Peu de gens contestent de toute façon qu'il existe dans toute société du monde des personnes qui sont plus heureuses avec elle et d'autres qui seraient plus heureuses sans elle. Chiffrer en revanche le nombre d'individus dans un cas ou dans l'autre est difficile.

 Des films comme Koyaanisqatsi pour la civilisation occidentale, Powaqqatsi pour les autres civilisations du globe, témoignent de la grande difficulté d'en avoir une idée même qualitative.

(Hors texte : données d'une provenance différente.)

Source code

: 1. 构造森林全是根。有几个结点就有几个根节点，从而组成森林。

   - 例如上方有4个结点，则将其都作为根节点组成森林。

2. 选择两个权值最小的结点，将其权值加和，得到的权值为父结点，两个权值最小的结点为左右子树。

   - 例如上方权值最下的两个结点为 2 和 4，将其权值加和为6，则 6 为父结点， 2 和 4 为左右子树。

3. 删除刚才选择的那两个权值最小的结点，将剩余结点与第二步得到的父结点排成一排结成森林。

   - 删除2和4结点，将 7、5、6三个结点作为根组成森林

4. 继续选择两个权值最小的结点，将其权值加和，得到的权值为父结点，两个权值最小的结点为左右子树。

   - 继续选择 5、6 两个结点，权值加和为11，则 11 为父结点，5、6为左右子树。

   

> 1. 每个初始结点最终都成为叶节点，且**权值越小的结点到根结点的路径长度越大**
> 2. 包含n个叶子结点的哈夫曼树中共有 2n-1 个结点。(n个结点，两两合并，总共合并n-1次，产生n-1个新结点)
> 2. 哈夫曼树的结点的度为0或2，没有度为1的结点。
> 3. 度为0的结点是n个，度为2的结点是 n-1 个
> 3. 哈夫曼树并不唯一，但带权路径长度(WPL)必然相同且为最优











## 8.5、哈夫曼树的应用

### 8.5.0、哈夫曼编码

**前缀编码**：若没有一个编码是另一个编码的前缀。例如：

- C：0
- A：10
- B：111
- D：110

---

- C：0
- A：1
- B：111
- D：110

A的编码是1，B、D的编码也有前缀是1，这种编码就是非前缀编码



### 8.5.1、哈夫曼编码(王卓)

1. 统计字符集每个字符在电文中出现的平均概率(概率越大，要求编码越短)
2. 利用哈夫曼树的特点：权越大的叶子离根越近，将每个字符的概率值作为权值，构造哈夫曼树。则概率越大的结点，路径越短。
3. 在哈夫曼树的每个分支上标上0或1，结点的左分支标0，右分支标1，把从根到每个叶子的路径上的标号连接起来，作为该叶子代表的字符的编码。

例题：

Sigmund Freud, dans Malaise dans la civilisation, établit un inventaire des frustrations apportées par la société moderne et examine en contrepartie le bilan des compensations qu'elle offre en matière de sécurité, de santé, de culture et d'art. Il y évoque le fait que l'accumulation de ces frustrations puisse conduire parfois à des réactions violentes . Ces points seront aussi relevés par Wilhelm Reich, Herbert Marcuse .

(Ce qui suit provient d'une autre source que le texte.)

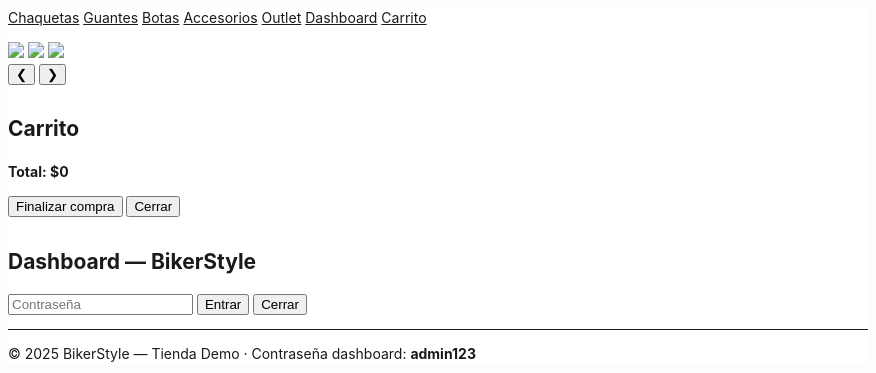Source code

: <a href="#">Chaquetas</a>
<a href="#">Guantes</a>
<a href="#">Botas</a>
<a href="#">Accesorios</a>
<a href="#">Outlet</a>
<a href="#" id="openDashboardBtn">Dashboard</a>
<a href="#" id="openCartBtn">Carrito</a>
</nav>
</header>
<div id="carousel">
<img src="https://images.unsplash.com/photo-1622187180508-5d9aeb7a6f88?auto=format&fit=crop&w=1200&q=80" class="active">
<img src="https://images.unsplash.com/photo-1600371230197-5935b36408bb?auto=format&fit=crop&w=1200&q=80">
<img src="https://images.unsplash.com/photo-1599861109574-70d5c3f07f9a?auto=format&fit=crop&w=1200&q=80">
<div class="carousel-controls">
<button id="prevSlide">&#10094;</button>
<button id="nextSlide">&#10095;</button>
</div>
</div>
<main>
<div class="products-grid" id="productsGrid"></div>
</main>
<div id="cartPanel">
<h2>Carrito</h2>
<div id="cartItems"></div>
<p><strong>Total: $<span id="cartTotal">0</span></strong></p>
<button id="checkoutBtn">Finalizar compra</button>
<button id="closeCartBtn">Cerrar</button>
</div>
<div id="dashboardModal">
<div class="modal-content">
<h2>Dashboard — BikerStyle</h2>
<input type="password" id="dashPassword" placeholder="Contraseña">
<button id="loginDashBtn">Entrar</button>
<button id="closeDashBtn">Cerrar</button>
<hr>
<div id="adminArea" style="display:none">
<h3>Administrar Productos</h3>
<input type="text" id="pName" placeholder="Nombre del producto">
<input type="number" id="pPrice" placeholder="Precio">
<input type="text" id="pImg" placeholder="URL imagen">
<input type="text" id="pBadge" placeholder="Badge">
<button id="addProductBtn">Agregar producto</button>
<div id="adminProducts"></div>
</div>
</div>
</div>
<footer>© 2025 BikerStyle — Tienda Demo · Contraseña dashboard: <strong>admin123</strong></footer>
<script>
// Carousel
let slides=document.querySelectorAll('#carousel img');let current=0;function showSlide(n){slides.forEach((s,i)=>s.classList.remove('active'));slides[n].classList.add('active')}function nextSlide(){current=(current+1)%slides.length;showSlide(current)}function prevSlide(){current=(current-1+slides.length)%slides.length;showSlide(current)}document.getElementById('nextSlide').onclick=nextSlide;document.getElementById('prevSlide').onclick=prevSlide;setInterval(nextSlide,5000);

Henri Laborit, dans L'Homme et la ville l'urbanisation accompagne souvent la civilisation met en relief le fait que celle-ci fonctionne comme une machine servant à juxtaposer sans heurts de grandes inégalités de conditions qui ne seraient pas tolérées dans un autre contexte.
Certaines régions se caractérisent comme une zones de contact entre plusieurs ensembles /

La Turquie, entre le monde occidental et le monde arabo-musulman

L'Asie Centrale, influencée par le monde iranien et arabo-musulman et par la Russie, tout en gardant ses racines nomades

La corne d'Afrique orientale, entre le monde arabo- musulman et le monde négro-africain

Enfin, le monde juif et hébraïque constitue un cas à part  dans la mesure où il s'est construit une culture originale, on peut le qualifier de civilisation, mais à part Israël, il n'a pas de zone géographique définie.

Citations

La civilisation de jouissance se condamne elle-même à la mort lorsqu'elle se désintéresse de l'avenir.

Raymond Aron

Ce sont surtout la faiblesse intellectuelle et morale des chefs et leur ignorance qui mettent en danger notre civilisation.

Alexis Carrel

Ce qu'on appelle la civilisation a contribué à rendre une partie de la société plus heureuse et l'autre plus malheureuse que l'une et l'autre ne l'auraient été à l'état de nature.

Thomas Paine

C'est la connaissance, la croyance, l'art, la loi, la coutume, et toutes les autres aptitudes ou habitudes acquises par l'homme en tant que membre de la société.